→ Challenge
Please copy the records below word for word, keeping every line the same.

Dataset records
======
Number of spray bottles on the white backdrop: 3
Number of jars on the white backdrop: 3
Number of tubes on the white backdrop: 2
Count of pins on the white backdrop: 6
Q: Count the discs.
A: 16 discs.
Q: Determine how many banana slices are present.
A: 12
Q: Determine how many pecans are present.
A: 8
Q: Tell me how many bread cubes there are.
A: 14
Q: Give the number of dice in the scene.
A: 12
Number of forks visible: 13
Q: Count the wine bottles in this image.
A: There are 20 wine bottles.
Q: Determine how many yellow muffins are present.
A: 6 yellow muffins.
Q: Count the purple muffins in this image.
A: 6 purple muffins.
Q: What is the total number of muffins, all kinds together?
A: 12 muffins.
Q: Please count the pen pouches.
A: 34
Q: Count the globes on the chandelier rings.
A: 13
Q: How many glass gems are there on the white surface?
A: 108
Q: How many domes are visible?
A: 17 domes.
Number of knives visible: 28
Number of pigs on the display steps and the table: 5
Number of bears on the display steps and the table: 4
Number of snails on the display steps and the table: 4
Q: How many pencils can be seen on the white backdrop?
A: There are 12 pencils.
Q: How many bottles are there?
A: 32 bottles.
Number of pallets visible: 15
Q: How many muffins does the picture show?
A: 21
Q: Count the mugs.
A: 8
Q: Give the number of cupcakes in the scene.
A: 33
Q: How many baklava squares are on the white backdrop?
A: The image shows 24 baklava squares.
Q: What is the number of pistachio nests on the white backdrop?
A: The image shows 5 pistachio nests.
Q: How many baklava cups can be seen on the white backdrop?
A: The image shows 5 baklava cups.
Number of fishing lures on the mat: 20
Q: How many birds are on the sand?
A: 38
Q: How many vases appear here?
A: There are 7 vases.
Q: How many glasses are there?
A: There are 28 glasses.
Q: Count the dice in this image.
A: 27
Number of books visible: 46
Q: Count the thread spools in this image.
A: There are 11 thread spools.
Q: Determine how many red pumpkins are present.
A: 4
======
→ Correct answer
Number of spray bottles on the white backdrop: 3
Number of jars on the white backdrop: 3
Number of tubes on the white backdrop: 2
Count of pins on the white backdrop: 6
Q: Count the discs.
A: 16 discs.
Q: Determine how many banana slices are present.
A: 12
Q: Determine how many pecans are present.
A: 8
Q: Tell me how many bread cubes there are.
A: 14
Q: Give the number of dice in the scene.
A: 12
Number of forks visible: 13
Q: Count the wine bottles in this image.
A: There are 20 wine bottles.
Q: Determine how many yellow muffins are present.
A: 6 yellow muffins.
Q: Count the purple muffins in this image.
A: 6 purple muffins.
Q: What is the total number of muffins, all kinds together?
A: 12 muffins.
Q: Please count the pen pouches.
A: 34
Q: Count the globes on the chandelier rings.
A: 13
Q: How many glass gems are there on the white surface?
A: 108
Q: How many domes are visible?
A: 17 domes.
Number of knives visible: 28
Number of pigs on the display steps and the table: 5
Number of bears on the display steps and the table: 4
Number of snails on the display steps and the table: 4
Q: How many pencils can be seen on the white backdrop?
A: There are 12 pencils.
Q: How many bottles are there?
A: 32 bottles.
Number of pallets visible: 15
Q: How many muffins does the picture show?
A: 21
Q: Count the mugs.
A: 8
Q: Give the number of cupcakes in the scene.
A: 33
Q: How many baklava squares are on the white backdrop?
A: The image shows 24 baklava squares.
Q: What is the number of pistachio nests on the white backdrop?
A: The image shows 5 pistachio nests.
Q: How many baklava cups can be seen on the white backdrop?
A: The image shows 5 baklava cups.
Number of fishing lures on the mat: 20
Q: How many birds are on the sand?
A: 38
Q: How many vases appear here?
A: There are 7 vases.
Q: How many glasses are there?
A: There are 28 glasses.
Q: Count the dice in this image.
A: 27
Number of books visible: 46
Q: Count the thread spools in this image.
A: There are 11 thread spools.
Q: Determine how many red pumpkins are present.
A: 4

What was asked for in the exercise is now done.